I cannot find a proper way to translate "thank you for your help" in Chinese
would it be something like : "谢谢帮助我" ?


----------



## BODYholic

谢谢您的帮忙.

Posted via mobile


----------



## polyn1708

Ok, 谢谢 !!!


----------



## yuechu

Hello,
Are 谢谢你的帮助 and 谢谢你的帮忙 the same? (For example, would one be before the help happens and one after? (or perhaps I am just thinking in French logic))
Thanks!!


----------



## xiaolijie

I think both are the same, especially in relation to the distinction "before and after".


----------



## yuechu

Is "谢谢你的帮忙" more common than "谢谢你的帮助"?


----------



## Siouxxsie

They are both quite common in daily conversation.
But to me，“谢谢你的帮助” sounds more formal and less colloquial than “谢谢你的帮忙”.


----------



## retrogradedwithwind

帮忙is more like a verb whereas 帮助 is a noun.
So they shuld be 谢谢你帮忙 and 谢谢你的帮助


----------



## SuperXW

Siouxxsie said:


> But to me，“谢谢你的帮助” sounds more formal and less colloquial than “谢谢你的帮忙”.
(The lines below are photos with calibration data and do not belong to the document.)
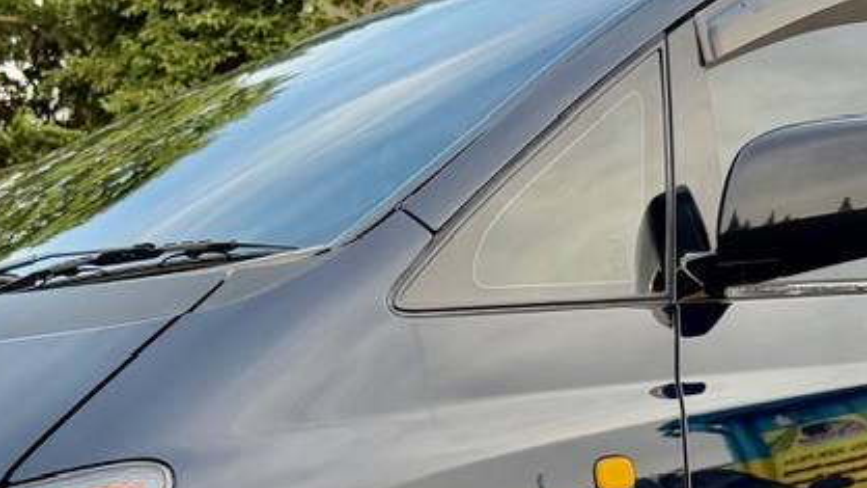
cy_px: 646
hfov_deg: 26.5
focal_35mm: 80
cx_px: 440
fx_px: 1839
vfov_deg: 14.4
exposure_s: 1/203
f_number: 1.78
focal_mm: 6.76
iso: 160
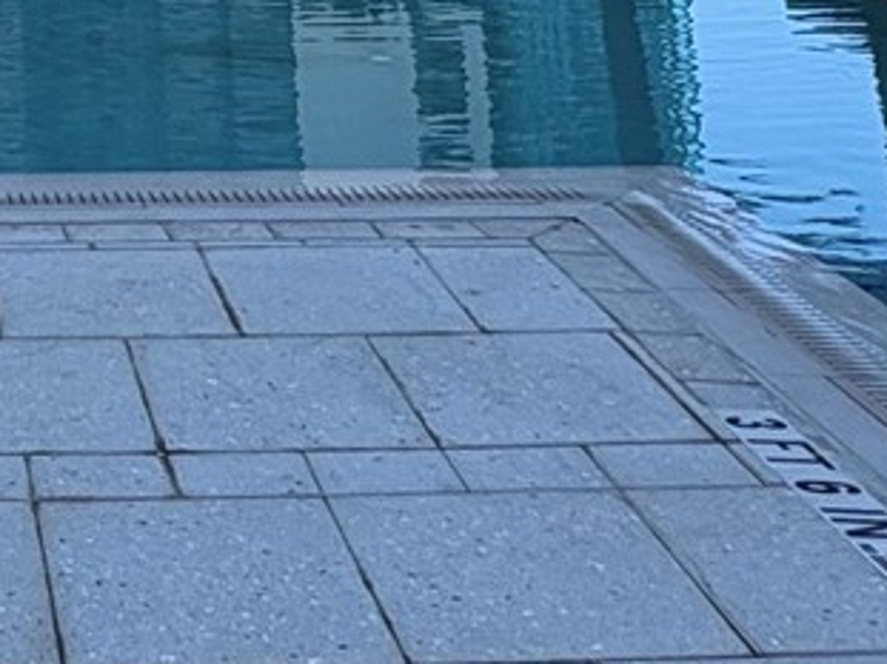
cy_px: -647
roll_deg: +1.3
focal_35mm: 72
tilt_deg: +8.2
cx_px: -214
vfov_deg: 16.1
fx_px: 1844
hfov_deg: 24.2
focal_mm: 2.22
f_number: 2.2
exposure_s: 1/573
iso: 50
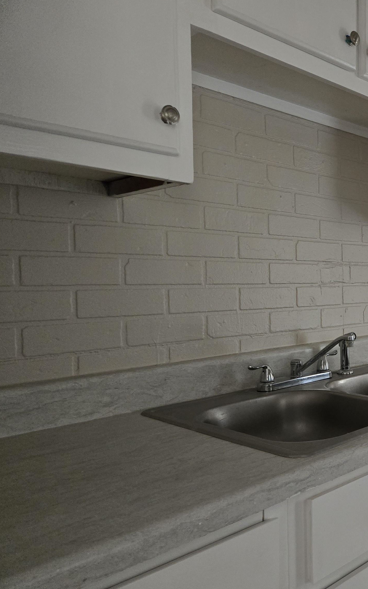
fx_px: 530
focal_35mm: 33
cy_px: 295
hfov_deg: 33.9
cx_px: 392
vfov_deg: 58.2
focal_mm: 5.4
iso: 1000
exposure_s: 1/120
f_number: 1.8
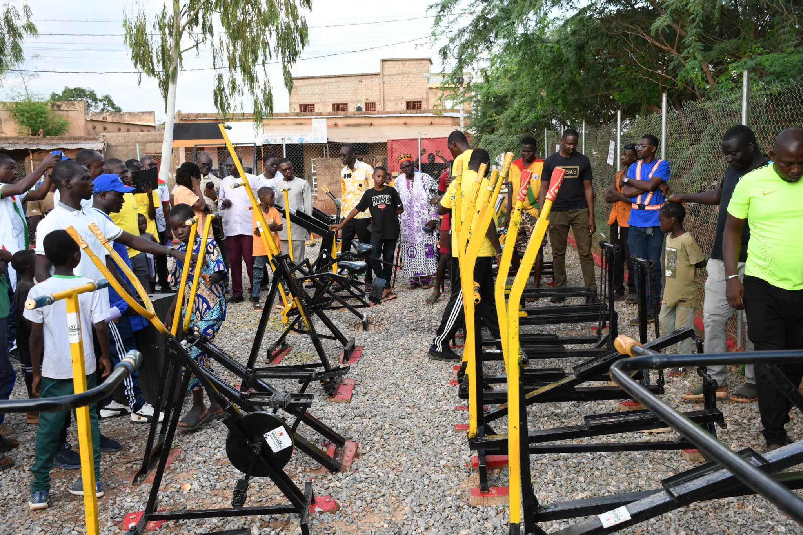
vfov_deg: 33.4
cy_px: 268
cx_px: 402
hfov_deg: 48.5
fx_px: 892
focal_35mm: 40
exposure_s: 1/160
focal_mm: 27
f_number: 6.3
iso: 200
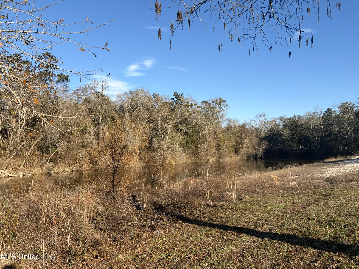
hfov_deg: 67.3
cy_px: 134
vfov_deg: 53.1
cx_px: 180
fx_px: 270
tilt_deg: +2.9
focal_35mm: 26
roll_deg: +0.9
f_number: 1.6
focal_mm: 5.96
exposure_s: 1/2283
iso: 50
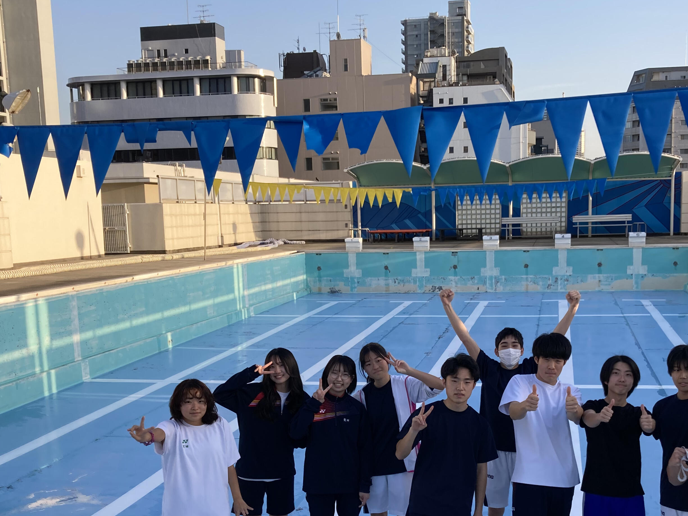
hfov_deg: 41.0
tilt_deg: -8.2
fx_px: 914
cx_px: 413
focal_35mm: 46
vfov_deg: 31.2
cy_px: 358
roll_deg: +1.1
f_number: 1.8
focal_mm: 3.99
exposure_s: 1/405
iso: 20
I agree. 帮助 does sound more formal and less colloquial than 帮忙.


retrogradedwithwind said:


> 帮忙is more like a verb whereas 帮助 is a noun.
> So they shuld be 谢谢你帮忙 and 谢谢你的帮助


Both 帮忙 and 帮助 can be either a verb or a noun. 
帮忙 is more often to be used as a verb, but 你的帮忙(noun) is also common.
When using as verbs, 帮忙 is usually intransitive and 帮助 is usually transitive. So 帮忙我, 帮助我.


----------



## Skatinginbc

幫忙 vs. 幫助
你能幫忙把垃圾扔掉嗎 (= 你能替我把垃圾扔掉嗎)？
你能幫助我把垃圾扔掉嗎 (= 你能助我一臂之力把垃圾扔掉嗎)？
你能幫忙把他扶起來嗎 (= 你能替我把他扶起來嗎)？
你能幫忙把我扶起來嗎 (= 你能替我把我扶起來嗎)？
你能幫助我活下去嗎？ 
你能幫忙我活下去嗎？

幫忙 do someone a favor, do something for someone or in place of someone as an act of kindness (e.g., 幫忙翻譯 do the translating for me, or do some of the translating for me, for instance, you may translate some part and I'll do the rest.)

幫助 to assist, to help, to give someone a hand (e.g., 幫助我翻譯 to assist me in translation work, for example, going through my translation line by line and helping me correct the errors.)

谢谢你帮忙 thanks for the favor.
谢谢你相助 thanks for the help.


----------



## yuechu

Thank you all for your help!


----------



## philchinamusical

Moderator's Note: Off-topic comment moved from this thread


yuechu said:


> 谢谢你们的帮忙！


I'd say "谢谢你们的帮助". "帮忙" is a verb usually. And 不客气！


----------



## yuechu

Oh, thanks for the correction, philchinamusical!
(re: your profile picture, I also love Phantom of the Opera!)


----------



## Ghabi

philchinamusical said:


> I'd say "谢谢你们的帮助".


It doesn't need to be "corrected" (cf. post#9).


----------